Я же твой шаман-хозяин,
Тот шаман длинноволосый,
Тот, что топает подошвой
И пристукивает пяткой…
Сегуя Кооя стал на четвереньки и, громко мыча, трижды обошел бубен, бодая его головой. Касюнги — серебряные и медные украшения на его одежде — жалобно позванивали.
Вдруг он прыгнул на бубен и, нанося оглушительные удары по его бокам, закрутился волчком. Он хрипел, взвизгивал, стонал, погоняя бубен, как лошадь.
Черскому казалось, Сегуя Кооя скачет на лошади-бубне по Верхнему, Среднему и Нижнему мирам — по небу, земле и преисподней. Он видит злых духов, приносящих беды, и добрых духов, посылающих удачу. Он беседует с духами земли, рек, урочищ, выпрашивая у них богатство и радость. Земля поднимается перед ним, как лыжи быстроногого тунгуса, небо нависает, как бахрома на свадебном соне невесты, преисподняя гремит и щелкает, как зубы грызущихся жеребцов.
Оленеводы неотрывно следили за бешеной скачкой шамана по небу, по земле, по преисподней — ведь сейчас только от его могущественного камлания зависят их удачливая охота и сытая жизнь. Загипнотизированные камланием, они начали покачиваться, сначала медленно, потом все быстрее, быстрее, быстрее…
— Сат, сат, сат! — вторили ему Уйбан и Прокопай. — Уаях, уаях!

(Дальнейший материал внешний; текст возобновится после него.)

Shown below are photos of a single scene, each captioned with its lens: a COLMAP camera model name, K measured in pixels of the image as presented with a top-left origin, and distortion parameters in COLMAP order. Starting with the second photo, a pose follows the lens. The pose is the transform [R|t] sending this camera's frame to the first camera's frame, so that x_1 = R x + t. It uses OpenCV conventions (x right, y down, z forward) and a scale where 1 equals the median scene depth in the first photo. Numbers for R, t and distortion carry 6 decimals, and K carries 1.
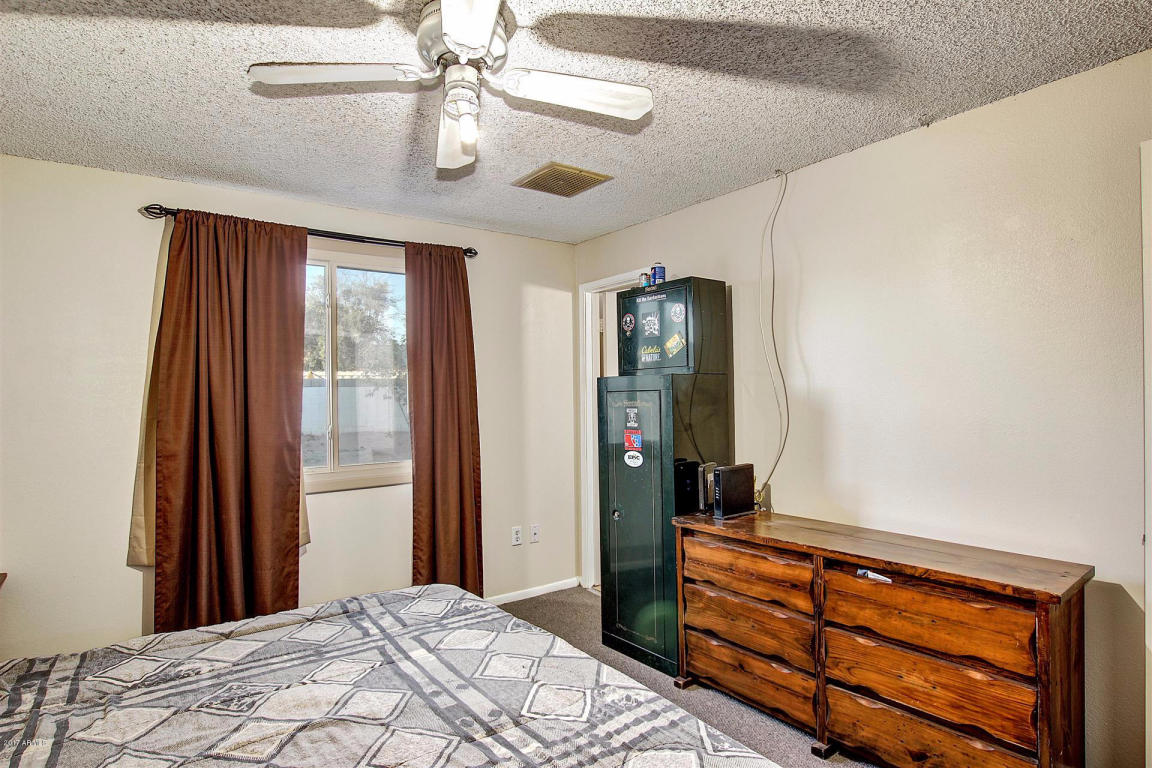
lens RADIAL K [[604.0, 0, 572.8], [0, 604.0, 396.6], [0, 0, 1]] dist [-0.027812, 0.000605]
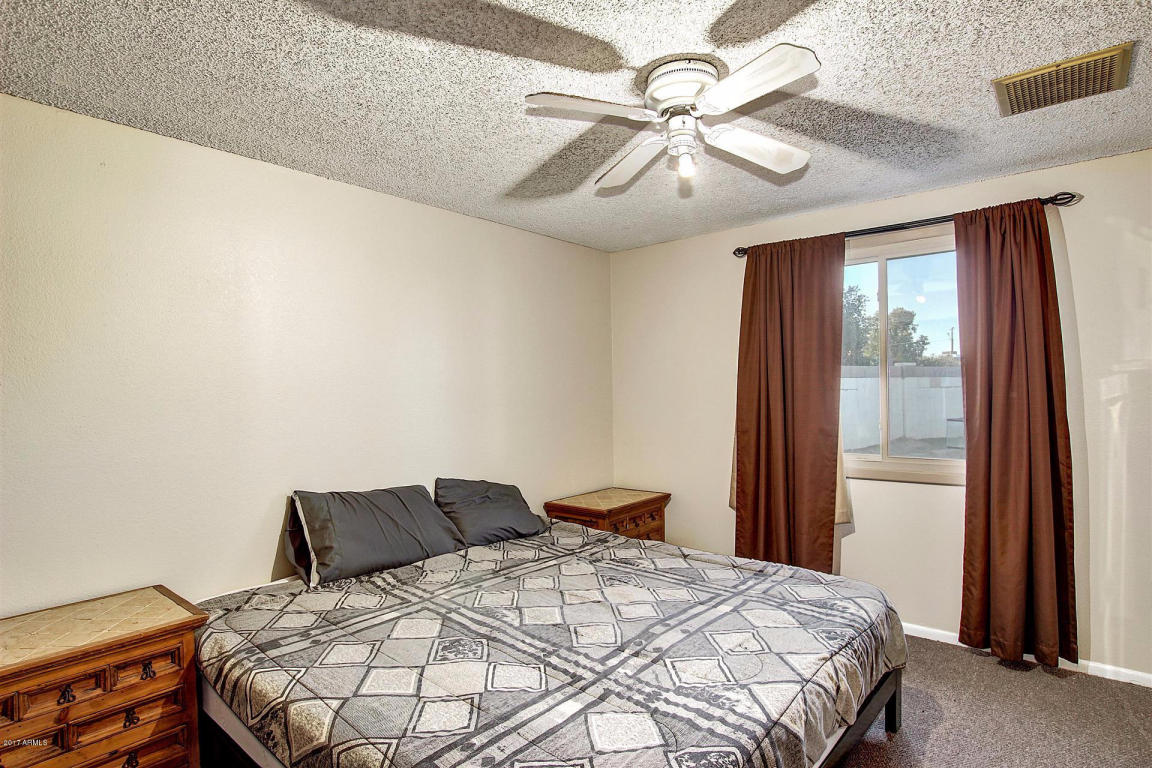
lens RADIAL K [[604.0, 0, 572.8], [0, 604.0, 396.6], [0, 0, 1]] dist [-0.027812, 0.000605]
pose [[0.230098, 0.018296, -0.972996, 0.673406], [0.004352, 0.999794, 0.019829, -0.010689], [0.973158, -0.008797, 0.229970, 0.362917]]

Сегуя Кооя слез с бубна и опять запел, но теперь никто не слышал его слов. Он широко разевал рот, будто ловил что-то незримое, таинственное, страшное: оно оказалось уходящей душой бубна. Шаман зажал ее в кулак, сунул в рот, разжевал. Схватив бубен, он выплюнул в него разжеванную душу, полизал тугую кожу и лег навзничь. Его ноги скрючились и переплелись, руки загребали воздух, как воду. Сегуя Кооя плыл по «реке болезней», которая уносит в преисподнюю грешные души умерших. Колотушка мерно, строго, тихо ударяла по бубну.
Среди непонятных слов и восклицаний Черский уловил мягкое, но звучное слово:
— Эмегат, эмегат!
— Что это означает? — спросил он у жены.
Мавра Павловна отрицательно покачала головой.
— Эмегат! — заорал Сегуя Кооя.
Уйбан протянул ему деревянного истуканчика, похожего на худенького человека. Сегуя Кооя схватил истуканчика обеими руками, трижды плюнул на него и бросил в костер. Истуканчик вспыхнул, как сухая береста. Сегуя Кооя торжествующе захохотал.
— Эмегат, эмегат!
Прокопай тотчас же сунул ему другого истуканчика, но только толстого и обмазанного желчью черного ворона. Сегуя Кооя приподнял его над головой и кинулся сам в костер. Он затаптывал пламя, расшвыривая головешки, яростно восклицая:
— Эмегат уаях! Эмегат уаях!
Прокопай и Уйбан натянули концы веревки и выдернули Сегуя Кооя из костра. Он опрокинулся навзничь и потерял сознание. Его сбрызнули ледяной водой. Сегуя Кооя очнулся и заговорил слабым, но веселым голосом, протягивая Черскому толстого истуканчика:
— Возьми его, нюча. Я убил худого духа твоей болезни. Он был гнилым и тощим. Возьми же доброго духа здоровья. Смотри, эмегат толст и силен, как осенний медведь…
Шаман трижды ударил колотушкой по своей голове, потерся щеками о бубен, поставил на нем крест, словно освобождая из бубна добрых духов охоты, богатства, здоровья, и походкой лунатика побрел к реке.